## Exercise directions
Copy the lines of the items below, starting at the line that contains "Chez Orta, nous" and ending at the line that contains "снимке захватывают головку". Include both of those lines and nothing else.

──────

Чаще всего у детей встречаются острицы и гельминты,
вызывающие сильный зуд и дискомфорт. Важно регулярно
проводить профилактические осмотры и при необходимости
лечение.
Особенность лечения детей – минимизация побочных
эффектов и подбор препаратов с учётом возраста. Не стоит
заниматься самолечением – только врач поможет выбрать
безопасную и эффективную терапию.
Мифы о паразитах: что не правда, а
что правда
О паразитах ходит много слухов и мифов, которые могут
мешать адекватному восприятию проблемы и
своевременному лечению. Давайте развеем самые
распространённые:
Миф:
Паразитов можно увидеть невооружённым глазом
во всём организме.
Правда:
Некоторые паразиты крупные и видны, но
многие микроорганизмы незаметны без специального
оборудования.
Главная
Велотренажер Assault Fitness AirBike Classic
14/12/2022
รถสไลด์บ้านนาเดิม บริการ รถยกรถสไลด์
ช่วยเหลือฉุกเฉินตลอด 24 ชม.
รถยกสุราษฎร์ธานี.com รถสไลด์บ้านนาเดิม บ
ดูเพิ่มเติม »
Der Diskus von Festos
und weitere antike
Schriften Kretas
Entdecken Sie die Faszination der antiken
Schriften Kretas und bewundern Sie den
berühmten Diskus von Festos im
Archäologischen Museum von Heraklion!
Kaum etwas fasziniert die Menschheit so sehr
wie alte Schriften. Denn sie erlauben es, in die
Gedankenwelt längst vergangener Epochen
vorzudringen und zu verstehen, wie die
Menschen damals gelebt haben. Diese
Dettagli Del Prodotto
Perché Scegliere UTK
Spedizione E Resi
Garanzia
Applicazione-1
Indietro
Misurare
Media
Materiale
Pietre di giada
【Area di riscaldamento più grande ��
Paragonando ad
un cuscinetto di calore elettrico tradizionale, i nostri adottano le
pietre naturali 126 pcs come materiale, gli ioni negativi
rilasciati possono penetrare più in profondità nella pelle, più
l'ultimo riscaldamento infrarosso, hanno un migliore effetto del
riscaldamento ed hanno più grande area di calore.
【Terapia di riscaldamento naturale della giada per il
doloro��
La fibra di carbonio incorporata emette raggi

──────

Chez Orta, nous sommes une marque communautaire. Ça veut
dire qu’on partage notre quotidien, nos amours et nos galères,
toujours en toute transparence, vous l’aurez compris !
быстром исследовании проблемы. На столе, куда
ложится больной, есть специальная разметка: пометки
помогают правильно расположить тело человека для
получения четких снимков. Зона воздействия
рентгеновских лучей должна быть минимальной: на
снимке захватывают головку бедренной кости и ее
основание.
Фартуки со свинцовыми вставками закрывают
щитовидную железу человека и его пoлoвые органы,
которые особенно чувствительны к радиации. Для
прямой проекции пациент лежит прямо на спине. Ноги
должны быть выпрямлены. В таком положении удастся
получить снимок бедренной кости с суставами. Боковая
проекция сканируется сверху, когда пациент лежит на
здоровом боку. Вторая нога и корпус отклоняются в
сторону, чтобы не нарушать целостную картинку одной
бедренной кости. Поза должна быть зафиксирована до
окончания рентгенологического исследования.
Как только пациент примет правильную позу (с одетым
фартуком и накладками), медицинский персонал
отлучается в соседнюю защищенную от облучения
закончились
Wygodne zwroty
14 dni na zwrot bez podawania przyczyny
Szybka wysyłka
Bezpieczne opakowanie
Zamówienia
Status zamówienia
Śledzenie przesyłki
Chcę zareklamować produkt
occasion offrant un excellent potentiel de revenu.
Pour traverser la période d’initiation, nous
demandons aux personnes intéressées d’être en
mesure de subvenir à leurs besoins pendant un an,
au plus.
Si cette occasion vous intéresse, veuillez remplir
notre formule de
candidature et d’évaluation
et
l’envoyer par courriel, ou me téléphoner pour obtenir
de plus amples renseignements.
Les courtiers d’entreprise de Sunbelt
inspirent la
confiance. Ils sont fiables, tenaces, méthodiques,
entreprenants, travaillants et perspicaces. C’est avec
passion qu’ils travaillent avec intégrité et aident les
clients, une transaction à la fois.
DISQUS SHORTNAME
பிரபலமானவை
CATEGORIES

──────

## Final answer
Chez Orta, nous sommes une marque communautaire. Ça veut
dire qu’on partage notre quotidien, nos amours et nos galères,
toujours en toute transparence, vous l’aurez compris !
быстром исследовании проблемы. На столе, куда
ложится больной, есть специальная разметка: пометки
помогают правильно расположить тело человека для
получения четких снимков. Зона воздействия
рентгеновских лучей должна быть минимальной: на
снимке захватывают головку бедренной кости и ее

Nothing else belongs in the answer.